3D printed SLS nylon for strength, rigidity and durability. The final models are impact-resistant and highly wear-resistant. Nylon is resistant to UV, light, heat, moisture, solvents, temperature and water. Nylon models printed on a 3D printer are also biocompatible and do not cause allergic reactions. This means that they can be worn and used safely in many situations.
Nylon is ideal for a range of functional applications, from consumer product design to healthcare applications.

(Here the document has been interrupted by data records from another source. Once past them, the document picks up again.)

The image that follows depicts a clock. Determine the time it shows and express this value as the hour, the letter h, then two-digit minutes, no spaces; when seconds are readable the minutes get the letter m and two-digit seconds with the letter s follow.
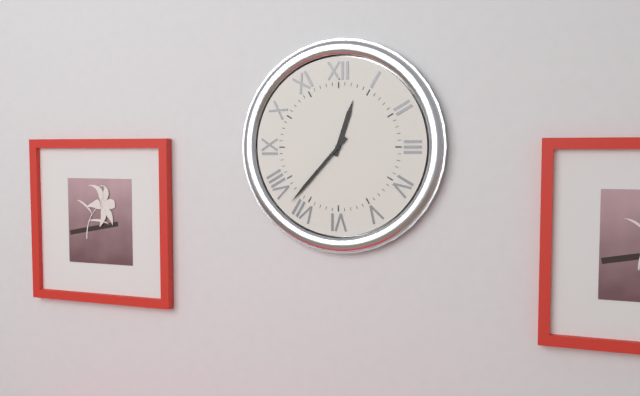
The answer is 12h37
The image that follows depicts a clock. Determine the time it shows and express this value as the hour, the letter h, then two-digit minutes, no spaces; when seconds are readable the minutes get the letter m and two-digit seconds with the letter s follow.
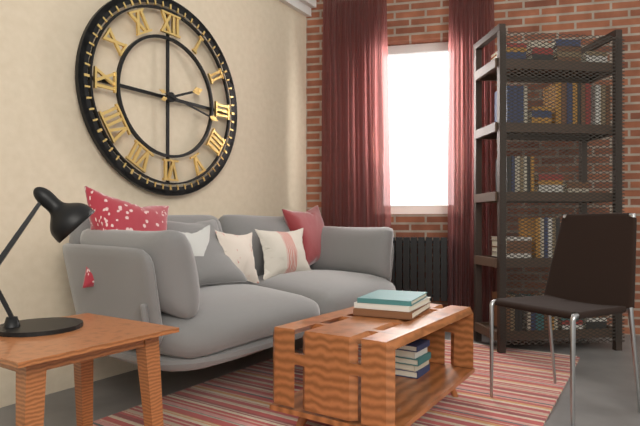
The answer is 2h17
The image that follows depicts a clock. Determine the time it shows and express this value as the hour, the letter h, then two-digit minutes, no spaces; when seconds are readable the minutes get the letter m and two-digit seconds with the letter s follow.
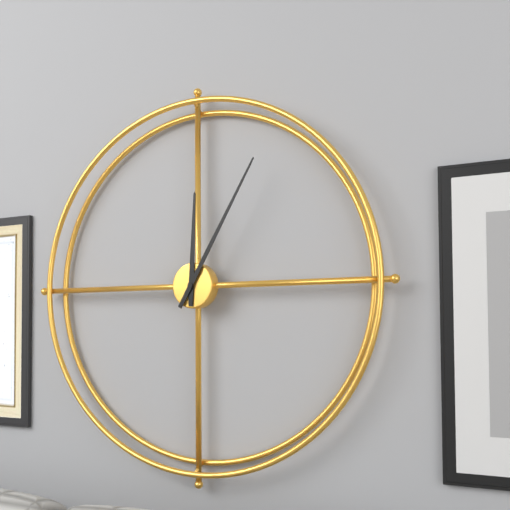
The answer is 12h05
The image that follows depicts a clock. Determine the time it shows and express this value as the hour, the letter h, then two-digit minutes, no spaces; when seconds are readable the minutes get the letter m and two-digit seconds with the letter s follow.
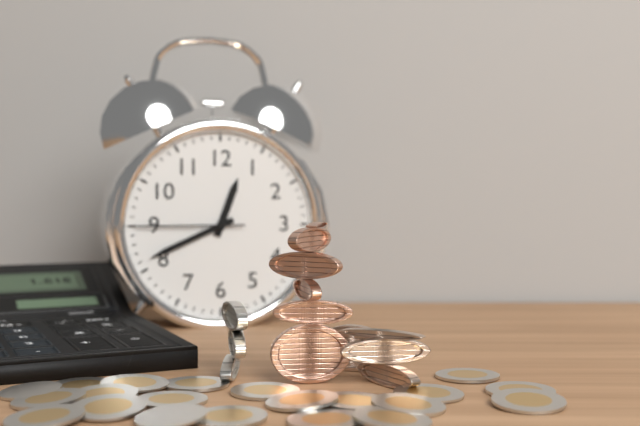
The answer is 12h41m45s
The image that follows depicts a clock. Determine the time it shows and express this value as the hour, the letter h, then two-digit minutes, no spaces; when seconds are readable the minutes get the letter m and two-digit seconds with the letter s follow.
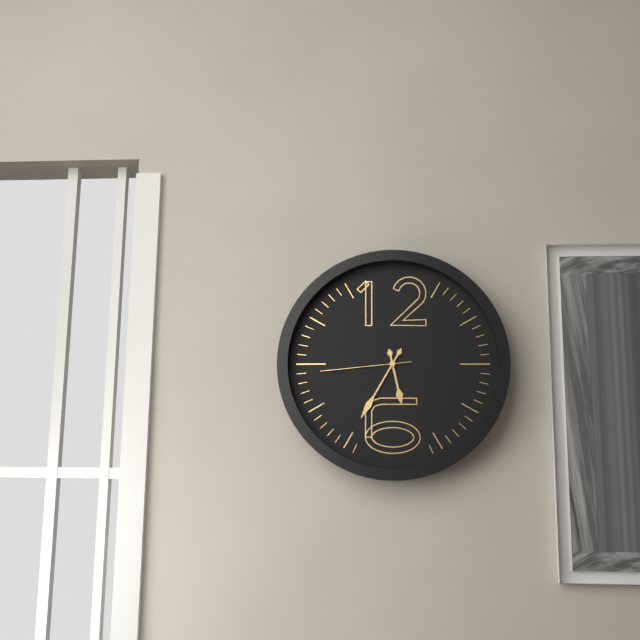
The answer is 5h35m44s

Nylon is a synthetic thermoplastic polymer from the polyamide family. It is available in several versions, each designed to print different products. Nylon 12 Powder has a wide range of applications and is a general purpose, general purpose SLS 3D printing powder. Nylon 12 GF Powder is a composite material with a high fiber content, increased stiffness and heat resistance for difficult industrial conditions. Nylon 11 Powder helps fill a gap in prototyping and end-use applications where increased ductility, impact resistance and the ability to withstand wear without brittle fracture are required.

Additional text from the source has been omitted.